(Your objective) An exact transcription of all the records is required, minus the images.

(Records for the task)
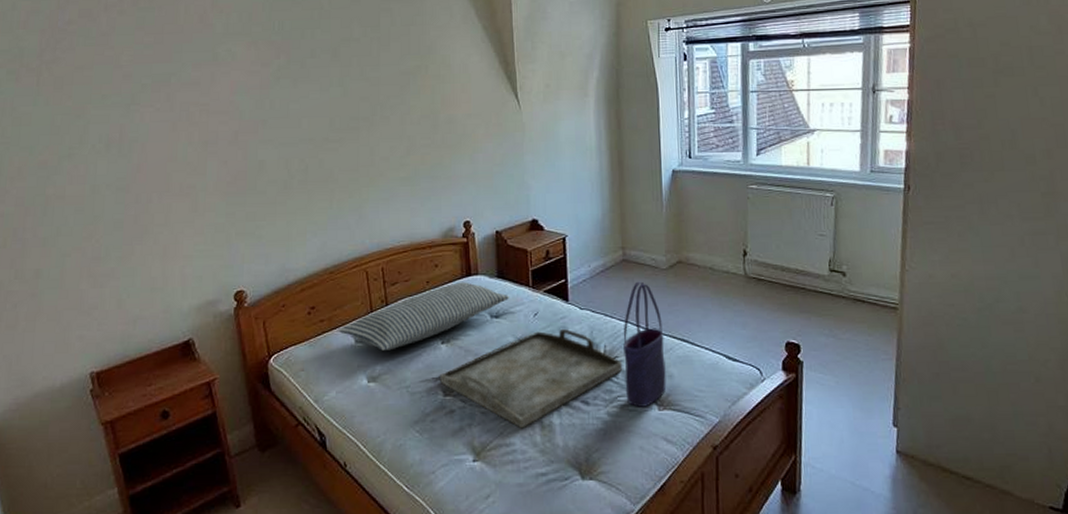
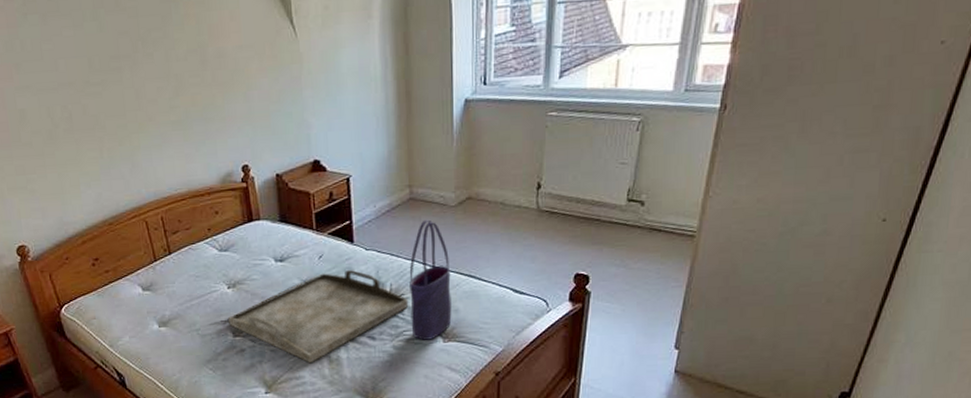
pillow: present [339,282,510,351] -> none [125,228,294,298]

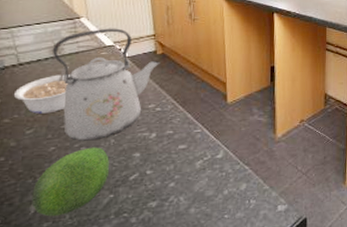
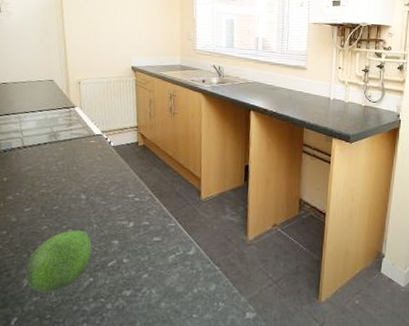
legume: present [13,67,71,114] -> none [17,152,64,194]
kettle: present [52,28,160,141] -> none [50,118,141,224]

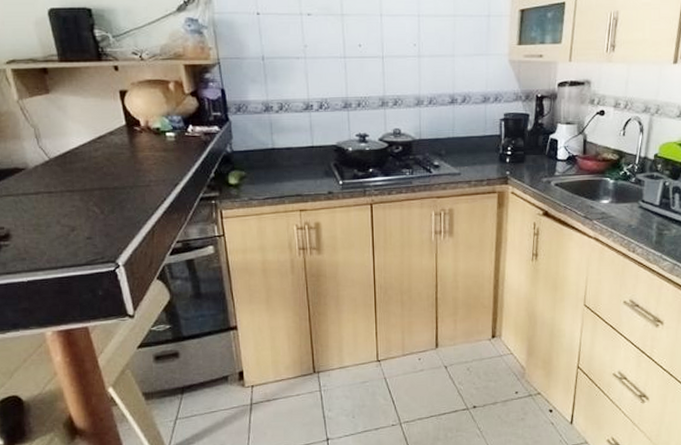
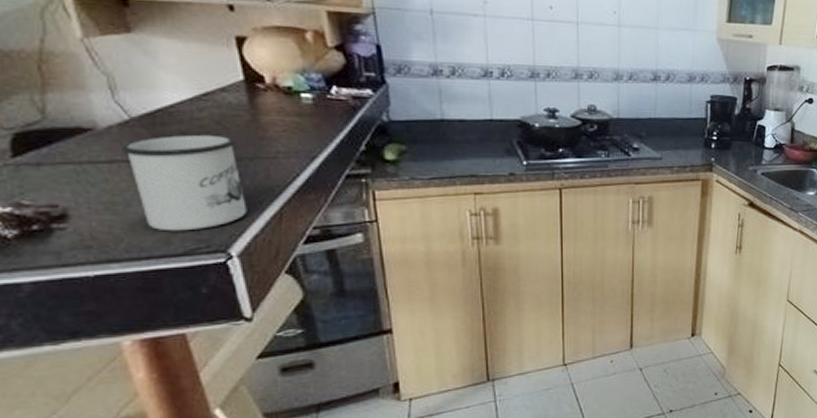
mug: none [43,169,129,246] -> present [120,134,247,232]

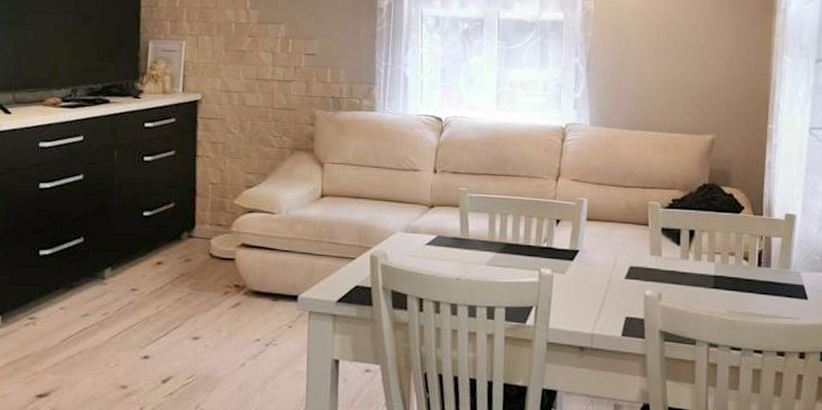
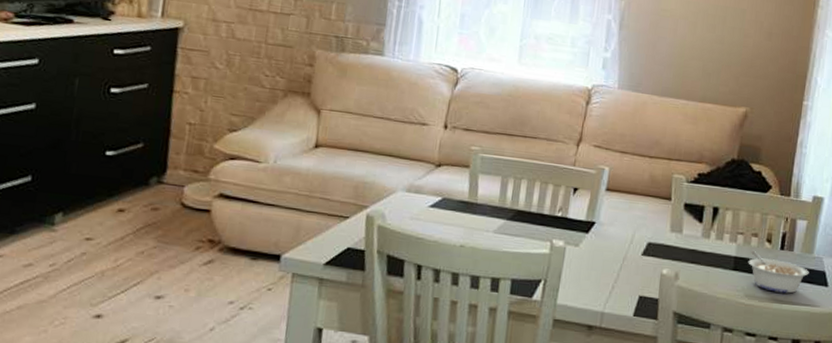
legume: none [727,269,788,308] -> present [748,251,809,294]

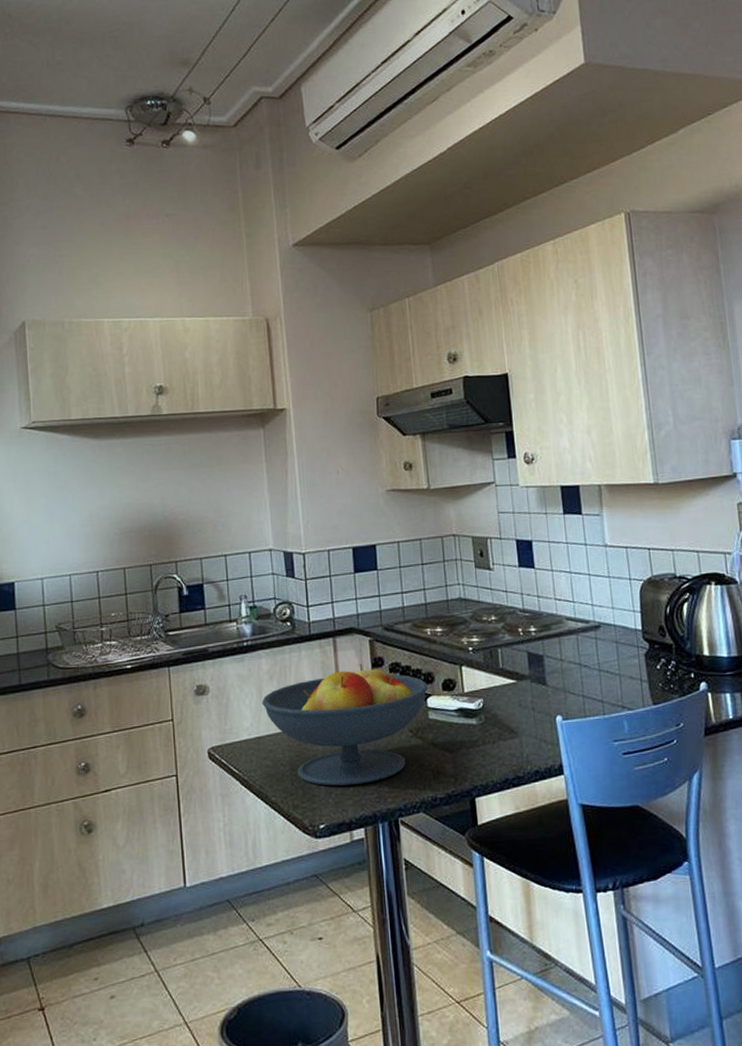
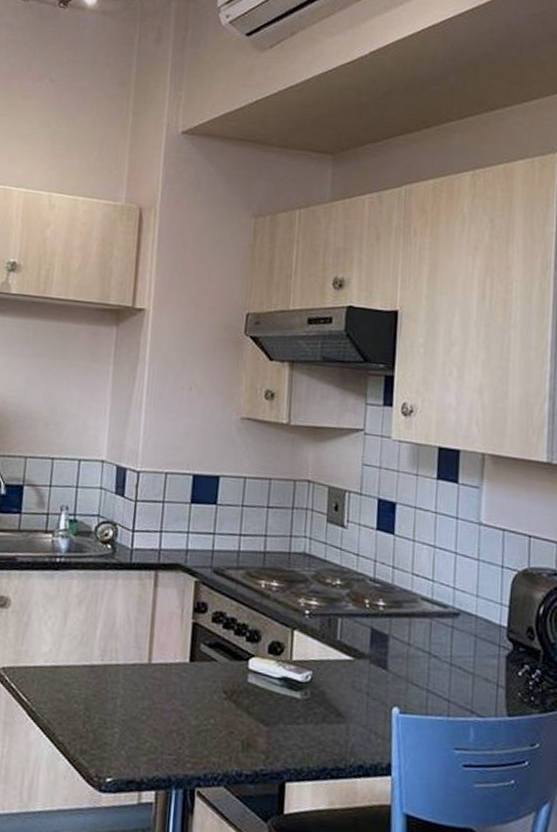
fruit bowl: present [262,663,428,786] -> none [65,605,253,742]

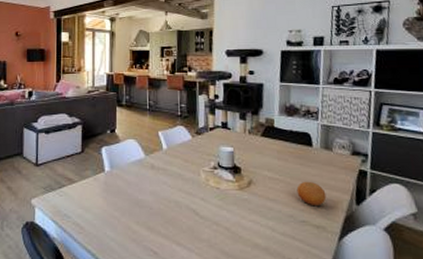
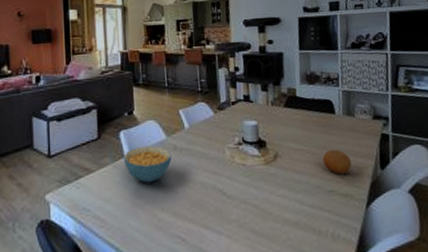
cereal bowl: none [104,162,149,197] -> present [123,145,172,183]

(Solution to the exercise)
pillow: present [339,282,510,351] -> none [125,228,294,298]

legume: present [13,67,71,114] -> none [17,152,64,194]
kettle: present [52,28,160,141] -> none [50,118,141,224]

mug: none [43,169,129,246] -> present [120,134,247,232]

legume: none [727,269,788,308] -> present [748,251,809,294]

fruit bowl: present [262,663,428,786] -> none [65,605,253,742]

cereal bowl: none [104,162,149,197] -> present [123,145,172,183]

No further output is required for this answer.